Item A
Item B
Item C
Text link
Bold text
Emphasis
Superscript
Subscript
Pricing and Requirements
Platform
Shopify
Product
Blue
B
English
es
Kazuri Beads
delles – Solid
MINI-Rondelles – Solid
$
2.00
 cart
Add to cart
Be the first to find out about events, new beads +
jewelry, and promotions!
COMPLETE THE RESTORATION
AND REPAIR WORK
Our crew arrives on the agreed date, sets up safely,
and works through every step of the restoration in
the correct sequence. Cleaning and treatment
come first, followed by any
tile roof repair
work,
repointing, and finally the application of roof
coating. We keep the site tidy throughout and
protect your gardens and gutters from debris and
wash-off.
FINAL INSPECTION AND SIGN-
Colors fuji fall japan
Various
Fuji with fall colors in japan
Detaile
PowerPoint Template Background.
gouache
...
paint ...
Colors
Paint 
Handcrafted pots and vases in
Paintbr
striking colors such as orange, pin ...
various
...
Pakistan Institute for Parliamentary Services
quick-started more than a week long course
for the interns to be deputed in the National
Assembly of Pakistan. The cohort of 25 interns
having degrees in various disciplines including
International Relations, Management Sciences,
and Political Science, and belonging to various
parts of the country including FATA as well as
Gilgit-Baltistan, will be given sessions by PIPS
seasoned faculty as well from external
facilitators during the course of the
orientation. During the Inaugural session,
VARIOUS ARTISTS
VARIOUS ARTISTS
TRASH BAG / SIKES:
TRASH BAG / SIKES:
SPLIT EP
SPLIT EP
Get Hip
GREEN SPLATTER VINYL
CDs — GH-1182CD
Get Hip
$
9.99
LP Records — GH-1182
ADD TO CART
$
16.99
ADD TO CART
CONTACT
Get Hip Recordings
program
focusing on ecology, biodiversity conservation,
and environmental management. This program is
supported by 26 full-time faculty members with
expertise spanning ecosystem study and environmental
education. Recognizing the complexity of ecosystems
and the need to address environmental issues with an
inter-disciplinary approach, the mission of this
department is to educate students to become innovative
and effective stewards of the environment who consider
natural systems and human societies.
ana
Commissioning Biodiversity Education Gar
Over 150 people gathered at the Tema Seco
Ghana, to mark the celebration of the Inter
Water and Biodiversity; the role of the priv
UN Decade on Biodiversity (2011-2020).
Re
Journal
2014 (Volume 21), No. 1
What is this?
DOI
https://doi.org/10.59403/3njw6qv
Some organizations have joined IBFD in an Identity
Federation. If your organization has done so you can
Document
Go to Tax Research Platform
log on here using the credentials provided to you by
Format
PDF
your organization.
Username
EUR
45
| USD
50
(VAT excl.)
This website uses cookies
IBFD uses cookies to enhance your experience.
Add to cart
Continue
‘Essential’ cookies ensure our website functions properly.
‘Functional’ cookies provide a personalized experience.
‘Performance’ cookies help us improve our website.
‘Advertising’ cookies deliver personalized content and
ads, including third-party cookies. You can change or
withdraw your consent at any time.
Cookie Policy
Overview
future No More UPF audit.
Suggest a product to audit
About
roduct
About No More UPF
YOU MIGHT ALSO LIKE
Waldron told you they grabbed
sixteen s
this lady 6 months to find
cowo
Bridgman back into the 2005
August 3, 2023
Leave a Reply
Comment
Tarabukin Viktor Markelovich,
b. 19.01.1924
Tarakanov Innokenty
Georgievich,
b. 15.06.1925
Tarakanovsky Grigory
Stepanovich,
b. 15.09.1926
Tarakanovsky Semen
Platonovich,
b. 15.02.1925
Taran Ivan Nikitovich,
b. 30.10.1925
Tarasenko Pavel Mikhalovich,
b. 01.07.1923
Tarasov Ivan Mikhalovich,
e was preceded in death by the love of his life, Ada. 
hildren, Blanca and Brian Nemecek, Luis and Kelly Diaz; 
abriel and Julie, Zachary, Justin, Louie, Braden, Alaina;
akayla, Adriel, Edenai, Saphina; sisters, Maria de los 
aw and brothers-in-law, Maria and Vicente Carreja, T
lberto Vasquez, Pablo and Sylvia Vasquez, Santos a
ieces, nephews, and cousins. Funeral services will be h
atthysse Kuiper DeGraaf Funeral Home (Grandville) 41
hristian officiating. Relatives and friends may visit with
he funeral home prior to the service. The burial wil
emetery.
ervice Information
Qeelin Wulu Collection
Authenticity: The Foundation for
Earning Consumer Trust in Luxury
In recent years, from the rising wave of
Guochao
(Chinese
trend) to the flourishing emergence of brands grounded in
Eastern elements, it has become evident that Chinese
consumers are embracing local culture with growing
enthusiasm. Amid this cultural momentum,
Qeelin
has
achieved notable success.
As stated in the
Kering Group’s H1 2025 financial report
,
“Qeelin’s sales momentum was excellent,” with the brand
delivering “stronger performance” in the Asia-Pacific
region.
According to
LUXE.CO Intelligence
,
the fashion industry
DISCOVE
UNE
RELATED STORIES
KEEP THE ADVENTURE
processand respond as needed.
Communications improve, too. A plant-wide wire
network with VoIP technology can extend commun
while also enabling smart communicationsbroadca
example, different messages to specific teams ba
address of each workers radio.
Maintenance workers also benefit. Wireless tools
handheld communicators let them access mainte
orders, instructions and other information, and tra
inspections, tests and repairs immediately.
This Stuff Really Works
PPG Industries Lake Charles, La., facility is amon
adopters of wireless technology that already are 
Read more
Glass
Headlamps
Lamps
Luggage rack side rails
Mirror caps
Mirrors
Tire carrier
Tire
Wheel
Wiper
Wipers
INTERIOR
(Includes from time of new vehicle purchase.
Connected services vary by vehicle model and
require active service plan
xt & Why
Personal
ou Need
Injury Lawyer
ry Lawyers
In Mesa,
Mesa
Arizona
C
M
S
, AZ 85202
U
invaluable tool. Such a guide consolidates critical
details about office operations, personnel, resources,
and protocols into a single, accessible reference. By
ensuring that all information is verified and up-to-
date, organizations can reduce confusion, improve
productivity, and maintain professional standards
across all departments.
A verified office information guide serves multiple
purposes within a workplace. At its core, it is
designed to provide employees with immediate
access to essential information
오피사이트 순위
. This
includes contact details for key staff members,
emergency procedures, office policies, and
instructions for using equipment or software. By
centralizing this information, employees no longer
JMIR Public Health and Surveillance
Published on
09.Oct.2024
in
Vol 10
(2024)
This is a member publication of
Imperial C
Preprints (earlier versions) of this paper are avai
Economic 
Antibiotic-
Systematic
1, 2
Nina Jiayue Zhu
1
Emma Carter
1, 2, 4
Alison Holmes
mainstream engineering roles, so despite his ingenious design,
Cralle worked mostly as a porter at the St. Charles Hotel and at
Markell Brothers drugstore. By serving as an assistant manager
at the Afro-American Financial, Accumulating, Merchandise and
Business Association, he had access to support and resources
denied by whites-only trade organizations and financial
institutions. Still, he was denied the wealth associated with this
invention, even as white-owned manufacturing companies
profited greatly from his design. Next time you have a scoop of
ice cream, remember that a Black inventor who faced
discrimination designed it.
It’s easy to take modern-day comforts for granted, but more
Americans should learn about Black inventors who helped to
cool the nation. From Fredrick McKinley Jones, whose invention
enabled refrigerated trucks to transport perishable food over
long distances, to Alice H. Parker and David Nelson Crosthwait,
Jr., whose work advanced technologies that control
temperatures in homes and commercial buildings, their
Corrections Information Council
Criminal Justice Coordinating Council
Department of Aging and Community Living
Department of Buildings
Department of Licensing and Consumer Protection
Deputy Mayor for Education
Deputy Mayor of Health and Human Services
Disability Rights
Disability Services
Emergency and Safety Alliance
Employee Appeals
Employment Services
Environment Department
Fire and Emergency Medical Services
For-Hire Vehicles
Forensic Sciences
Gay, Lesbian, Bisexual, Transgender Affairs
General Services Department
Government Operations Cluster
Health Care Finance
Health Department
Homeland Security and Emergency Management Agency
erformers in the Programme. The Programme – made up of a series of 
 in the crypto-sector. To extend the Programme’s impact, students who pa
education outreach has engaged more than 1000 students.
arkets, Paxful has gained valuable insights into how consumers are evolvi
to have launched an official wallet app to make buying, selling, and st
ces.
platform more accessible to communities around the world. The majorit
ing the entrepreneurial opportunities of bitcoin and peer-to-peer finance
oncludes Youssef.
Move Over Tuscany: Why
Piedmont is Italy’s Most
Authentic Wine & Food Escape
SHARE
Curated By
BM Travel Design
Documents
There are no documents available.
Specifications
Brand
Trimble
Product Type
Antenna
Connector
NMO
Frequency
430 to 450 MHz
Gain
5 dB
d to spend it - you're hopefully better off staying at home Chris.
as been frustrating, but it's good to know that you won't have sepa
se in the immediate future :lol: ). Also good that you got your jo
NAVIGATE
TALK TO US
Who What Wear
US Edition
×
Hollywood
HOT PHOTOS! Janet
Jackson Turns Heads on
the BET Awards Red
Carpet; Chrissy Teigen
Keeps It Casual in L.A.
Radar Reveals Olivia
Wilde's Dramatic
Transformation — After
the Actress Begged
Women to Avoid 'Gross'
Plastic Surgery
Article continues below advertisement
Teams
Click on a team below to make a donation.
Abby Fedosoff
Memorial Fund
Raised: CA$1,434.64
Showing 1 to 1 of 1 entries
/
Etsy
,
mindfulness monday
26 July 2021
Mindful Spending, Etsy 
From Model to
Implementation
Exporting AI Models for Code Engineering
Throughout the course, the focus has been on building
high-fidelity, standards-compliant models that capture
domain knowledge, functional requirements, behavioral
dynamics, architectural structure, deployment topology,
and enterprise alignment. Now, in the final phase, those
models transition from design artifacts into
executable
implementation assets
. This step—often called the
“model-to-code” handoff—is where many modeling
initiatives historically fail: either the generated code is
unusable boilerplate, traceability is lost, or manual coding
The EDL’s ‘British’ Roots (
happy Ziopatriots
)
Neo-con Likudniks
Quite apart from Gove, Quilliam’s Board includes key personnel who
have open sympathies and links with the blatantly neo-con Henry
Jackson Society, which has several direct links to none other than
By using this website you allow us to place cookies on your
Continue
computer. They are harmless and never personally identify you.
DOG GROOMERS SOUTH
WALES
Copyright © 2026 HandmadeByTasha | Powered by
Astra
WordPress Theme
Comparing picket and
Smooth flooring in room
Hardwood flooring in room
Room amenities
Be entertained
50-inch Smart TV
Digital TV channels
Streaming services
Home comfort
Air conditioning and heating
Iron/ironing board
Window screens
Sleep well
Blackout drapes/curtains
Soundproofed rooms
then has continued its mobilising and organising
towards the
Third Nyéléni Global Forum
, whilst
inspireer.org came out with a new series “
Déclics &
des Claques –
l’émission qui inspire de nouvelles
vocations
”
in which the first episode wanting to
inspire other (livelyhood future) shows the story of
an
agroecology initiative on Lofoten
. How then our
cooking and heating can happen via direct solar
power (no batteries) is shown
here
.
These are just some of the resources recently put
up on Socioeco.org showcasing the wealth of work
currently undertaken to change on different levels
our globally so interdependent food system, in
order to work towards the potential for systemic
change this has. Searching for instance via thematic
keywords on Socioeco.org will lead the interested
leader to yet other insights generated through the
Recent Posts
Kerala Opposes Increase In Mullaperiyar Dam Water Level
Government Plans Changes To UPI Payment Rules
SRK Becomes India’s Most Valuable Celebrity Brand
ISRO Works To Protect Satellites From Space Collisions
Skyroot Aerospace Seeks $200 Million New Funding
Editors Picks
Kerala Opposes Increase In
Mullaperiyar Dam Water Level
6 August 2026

### Your goal
What are the lines, exactly as written above, from the line with "date, organizations can" to the line with "Cralle worked mostly", both included? Output only those.

### Output for this task
date, organizations can reduce confusion, improve
productivity, and maintain professional standards
across all departments.
A verified office information guide serves multiple
purposes within a workplace. At its core, it is
designed to provide employees with immediate
access to essential information
오피사이트 순위
. This
includes contact details for key staff members,
emergency procedures, office policies, and
instructions for using equipment or software. By
centralizing this information, employees no longer
JMIR Public Health and Surveillance
Published on
09.Oct.2024
in
Vol 10
(2024)
This is a member publication of
Imperial C
Preprints (earlier versions) of this paper are avai
Economic 
Antibiotic-
Systematic
1, 2
Nina Jiayue Zhu
1
Emma Carter
1, 2, 4
Alison Holmes
mainstream engineering roles, so despite his ingenious design,
Cralle worked mostly as a porter at the St. Charles Hotel and at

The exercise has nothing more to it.